-- Opening Marker --

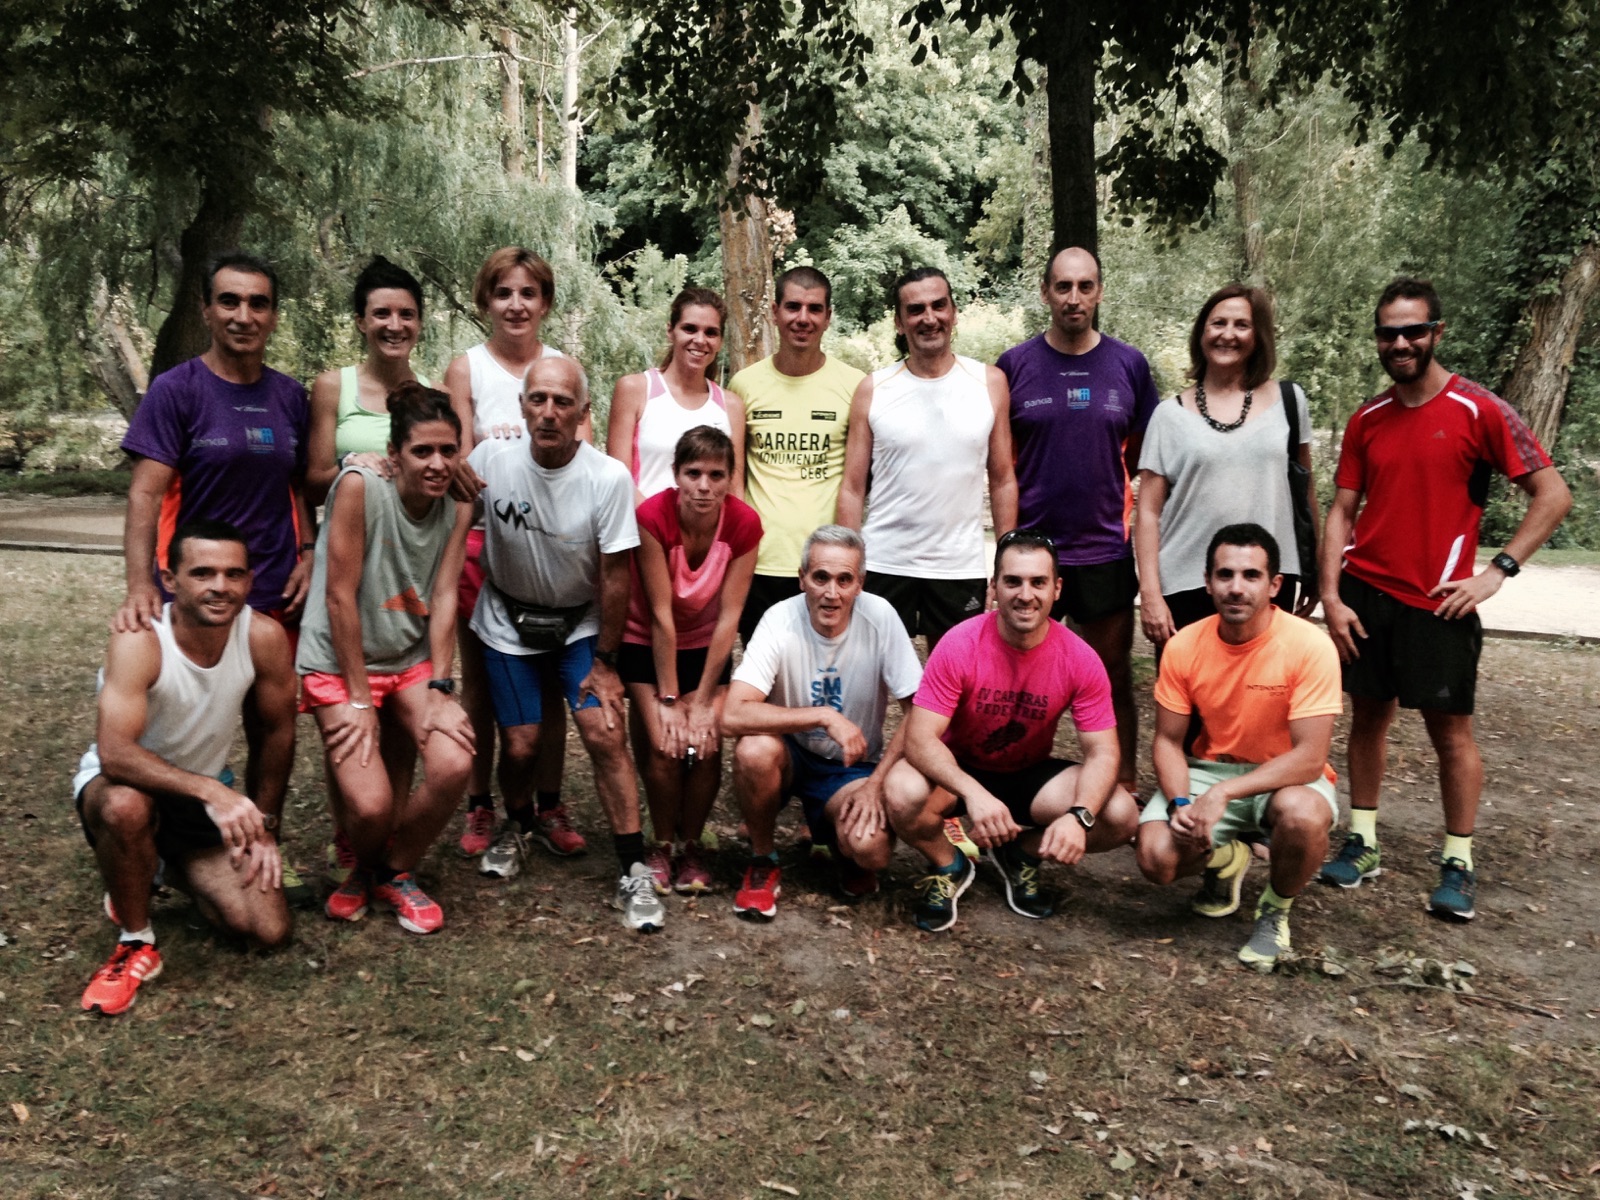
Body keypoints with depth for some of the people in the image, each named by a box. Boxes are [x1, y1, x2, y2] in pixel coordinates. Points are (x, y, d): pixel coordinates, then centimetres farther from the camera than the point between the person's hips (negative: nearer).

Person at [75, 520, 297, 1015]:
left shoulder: (264, 637, -19)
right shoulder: (140, 640, -29)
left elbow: (277, 733, -4)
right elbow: (114, 754, -40)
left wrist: (263, 826, 0)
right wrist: (209, 791, -51)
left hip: (210, 795, 4)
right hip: (118, 783, -3)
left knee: (270, 931, -8)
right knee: (127, 805, -41)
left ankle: (168, 869, 22)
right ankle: (136, 944, -13)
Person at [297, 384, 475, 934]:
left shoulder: (457, 507, -2)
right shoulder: (359, 486, -18)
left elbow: (444, 598, -6)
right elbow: (340, 595, -18)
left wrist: (439, 692, -15)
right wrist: (358, 698, -16)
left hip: (413, 660, 4)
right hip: (340, 661, -4)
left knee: (454, 765, -21)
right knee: (370, 804, -19)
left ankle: (396, 873, 9)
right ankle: (361, 870, 20)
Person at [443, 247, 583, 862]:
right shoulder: (465, 368, 2)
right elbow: (459, 459, -5)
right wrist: (461, 466, -27)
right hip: (481, 537, -1)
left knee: (549, 680, 6)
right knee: (481, 681, 7)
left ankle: (549, 809, 18)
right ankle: (480, 807, 19)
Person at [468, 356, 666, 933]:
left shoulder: (609, 478, -20)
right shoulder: (490, 459, -17)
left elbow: (614, 575, -14)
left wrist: (605, 660, -10)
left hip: (581, 623, -1)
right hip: (508, 620, 1)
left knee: (605, 732, -15)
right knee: (522, 744, -3)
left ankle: (634, 872, -5)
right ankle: (517, 826, 32)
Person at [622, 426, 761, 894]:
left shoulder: (744, 524, -21)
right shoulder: (652, 517, -28)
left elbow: (729, 615, -18)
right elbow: (660, 614, -24)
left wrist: (703, 700, -16)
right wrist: (668, 700, -19)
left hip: (706, 645, 2)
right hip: (646, 644, -2)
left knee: (707, 746, -12)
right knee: (663, 747, -14)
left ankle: (691, 845, 11)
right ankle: (663, 845, 9)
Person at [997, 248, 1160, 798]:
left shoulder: (1128, 365, 4)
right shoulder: (1015, 364, 1)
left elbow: (1143, 461, 9)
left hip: (1106, 551, 1)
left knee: (1115, 679, 9)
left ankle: (1124, 787, 20)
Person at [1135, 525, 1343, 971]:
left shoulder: (1310, 646, -21)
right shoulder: (1184, 646, -10)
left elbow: (1310, 758, -24)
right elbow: (1167, 741, -3)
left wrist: (1223, 793, -32)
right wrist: (1180, 804, -22)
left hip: (1288, 777, -2)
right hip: (1211, 768, 3)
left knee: (1303, 815, -38)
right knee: (1157, 858, -22)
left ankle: (1275, 912, -3)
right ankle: (1226, 858, 18)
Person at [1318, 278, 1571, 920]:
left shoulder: (1479, 410, -6)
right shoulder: (1367, 420, 7)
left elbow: (1553, 494, -5)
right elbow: (1342, 512, 8)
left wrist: (1497, 571, -12)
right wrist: (1331, 596, -1)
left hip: (1438, 601, -4)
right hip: (1365, 592, 4)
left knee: (1450, 728, 1)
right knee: (1368, 715, 10)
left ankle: (1458, 864, 12)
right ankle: (1361, 842, 20)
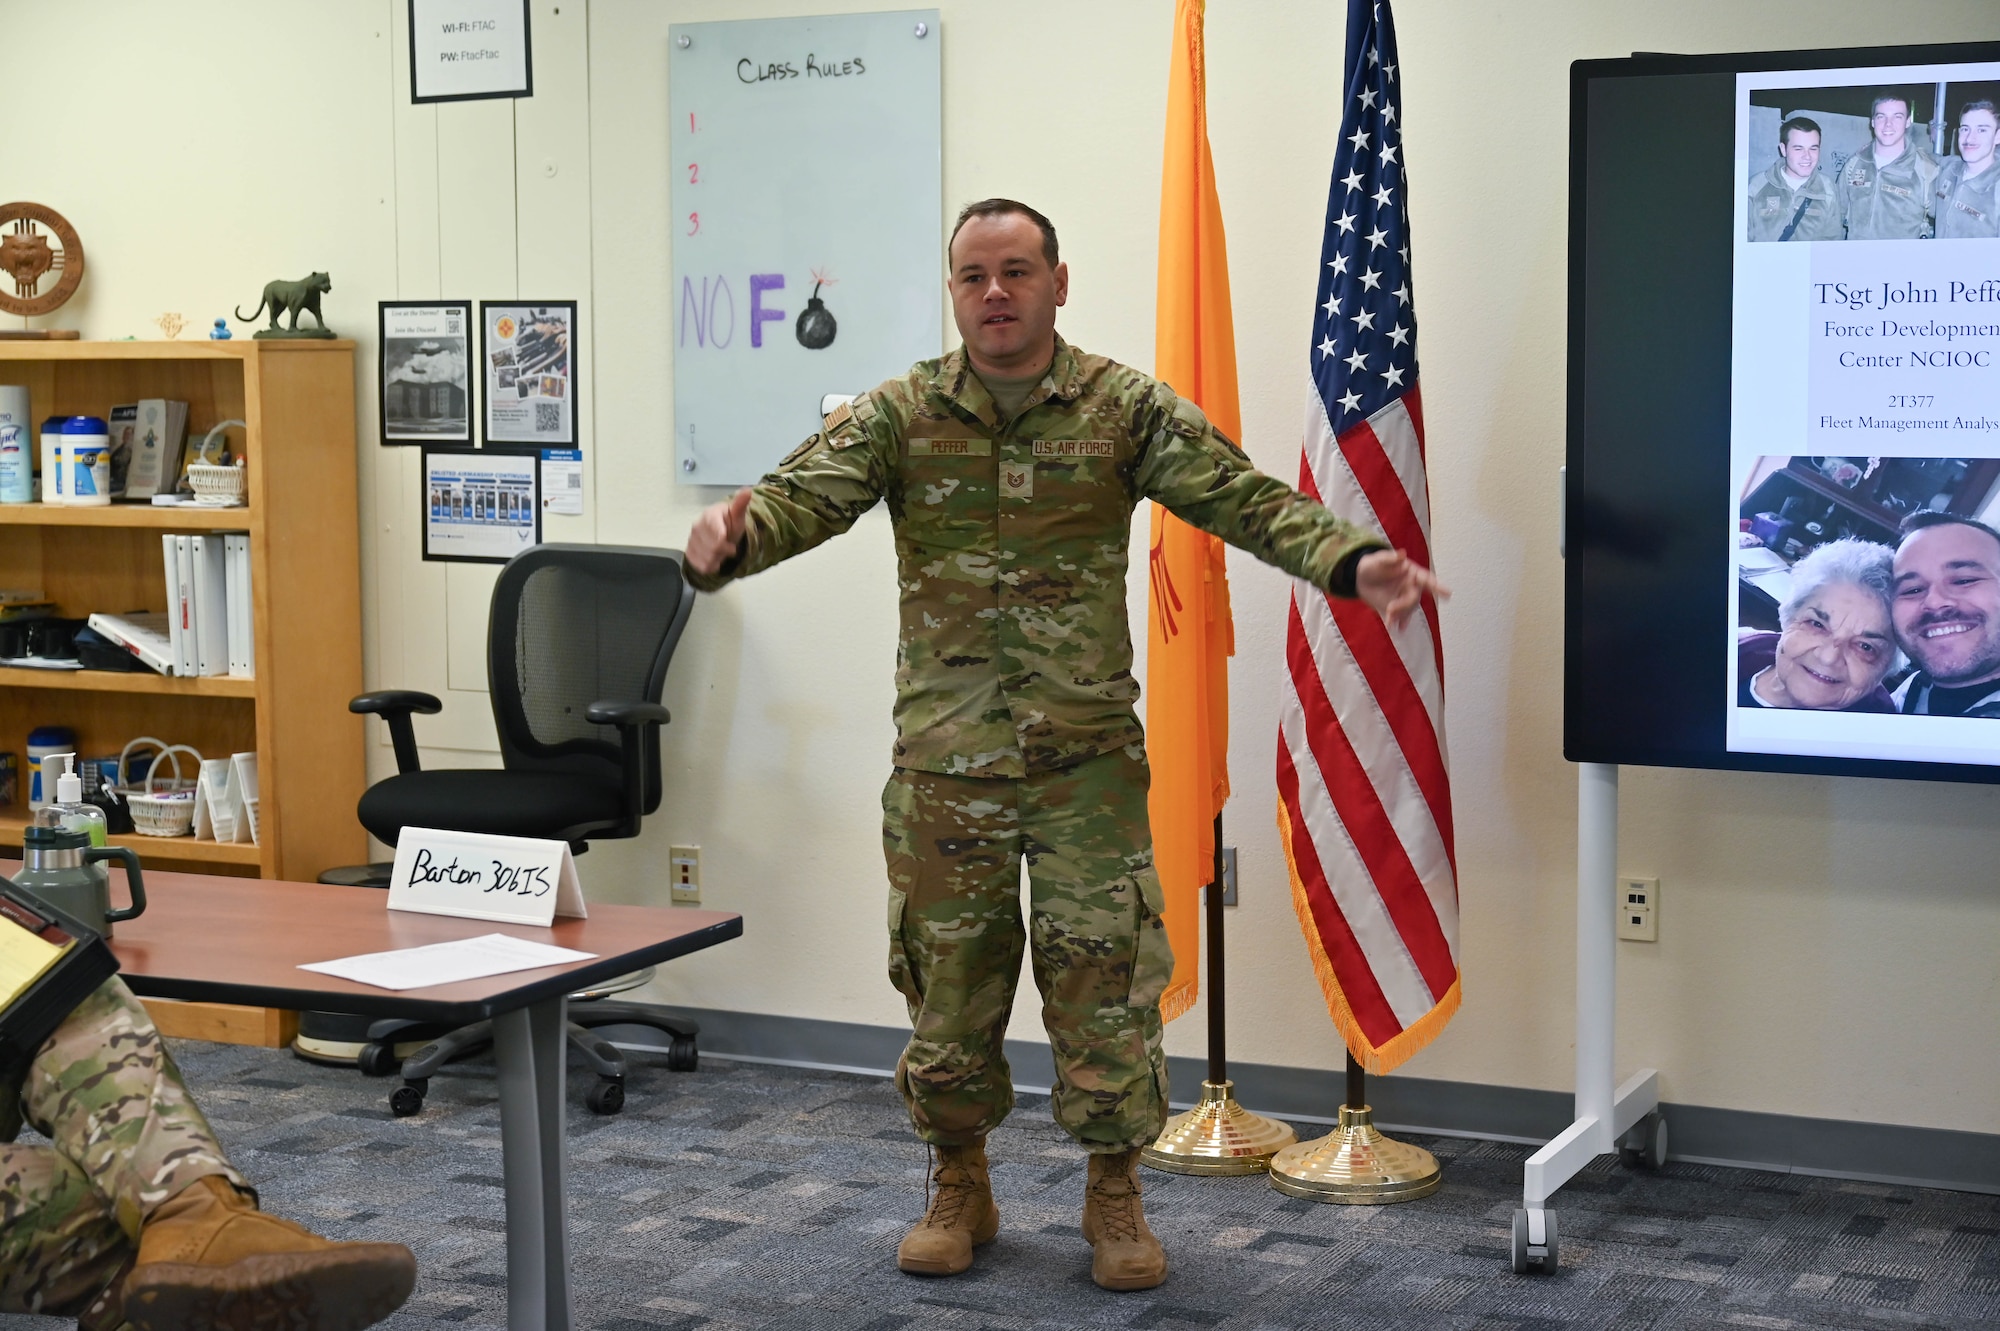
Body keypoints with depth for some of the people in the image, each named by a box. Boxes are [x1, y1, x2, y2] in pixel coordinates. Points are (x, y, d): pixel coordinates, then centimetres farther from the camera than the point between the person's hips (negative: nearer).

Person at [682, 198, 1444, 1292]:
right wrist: (727, 537, -35)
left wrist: (1352, 561, -26)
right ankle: (959, 1191, 29)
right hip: (945, 761, 1)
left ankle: (1115, 1197, 21)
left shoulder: (1126, 410, -1)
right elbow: (804, 495, -12)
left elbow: (1244, 499, -9)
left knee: (1104, 980, 2)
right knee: (947, 980, 9)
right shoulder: (901, 415, 1)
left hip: (1088, 760, -1)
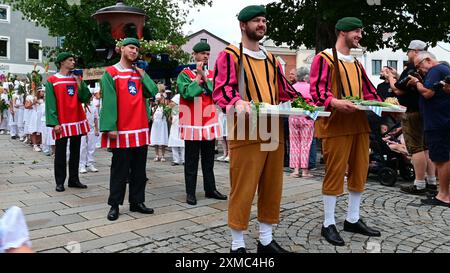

-- Closing Marker --

TASK GOAL:
Please rewrite the items starting with the line that contains "left ankle: (634, 872, -5)" and going on through the end of the items, with "ankle" replaced by "heel" and nothing else changed. Leave the pictures out of your answer.

YOUR SOLUTION:
left heel: (634, 872, -5)
right heel: (517, 826, 32)
Person at [622, 426, 761, 894]:
left shoulder: (744, 524, -21)
right shoulder: (652, 517, -28)
left elbow: (729, 615, -18)
right elbow: (660, 614, -24)
left wrist: (703, 700, -16)
right wrist: (668, 700, -19)
left hip: (706, 645, 2)
right hip: (646, 644, -2)
left knee: (707, 746, -12)
right knee: (663, 747, -14)
left heel: (691, 845, 11)
right heel: (663, 845, 9)
Person at [997, 248, 1160, 798]:
left shoulder: (1128, 365, 4)
right shoulder: (1015, 364, 1)
left elbow: (1143, 461, 9)
left hip: (1106, 551, 1)
left knee: (1115, 679, 9)
left heel: (1124, 787, 20)
Person at [1135, 525, 1343, 971]:
left shoulder: (1310, 646, -21)
right shoulder: (1184, 646, -10)
left elbow: (1310, 758, -24)
right elbow: (1167, 741, -3)
left wrist: (1223, 793, -32)
right wrist: (1180, 804, -22)
left hip: (1288, 777, -2)
right hip: (1211, 768, 3)
left knee: (1303, 815, -38)
right knee: (1157, 858, -22)
left heel: (1275, 912, -3)
right heel: (1226, 858, 18)
Person at [1318, 278, 1571, 920]:
left shoulder: (1479, 410, -6)
right shoulder: (1367, 420, 7)
left elbow: (1553, 494, -5)
right elbow: (1342, 512, 8)
left wrist: (1497, 571, -12)
right wrist: (1331, 596, -1)
left hip: (1438, 601, -4)
right hip: (1365, 592, 4)
left knee: (1450, 728, 1)
right knee: (1368, 715, 10)
left heel: (1458, 864, 12)
right heel: (1361, 842, 20)
Body keypoints with depth for some of the people in the image, each named by a box. Boxes are [x1, y1, x2, y2] in pixel coordinates. Points are (x, y, d): pixel coordinates, then centimetres farther from the camera than the point between the person's hips (negative: nearer).

Person at [682, 198, 1444, 1292]:
right wrist: (727, 537, -35)
left wrist: (1352, 561, -26)
right heel: (959, 1191, 29)
right hip: (945, 761, 1)
left heel: (1115, 1197, 21)
left shoulder: (1126, 410, -1)
right elbow: (804, 495, -12)
left elbow: (1244, 499, -9)
left knee: (1104, 980, 2)
right knee: (947, 980, 9)
right shoulder: (901, 415, 1)
left hip: (1088, 760, -1)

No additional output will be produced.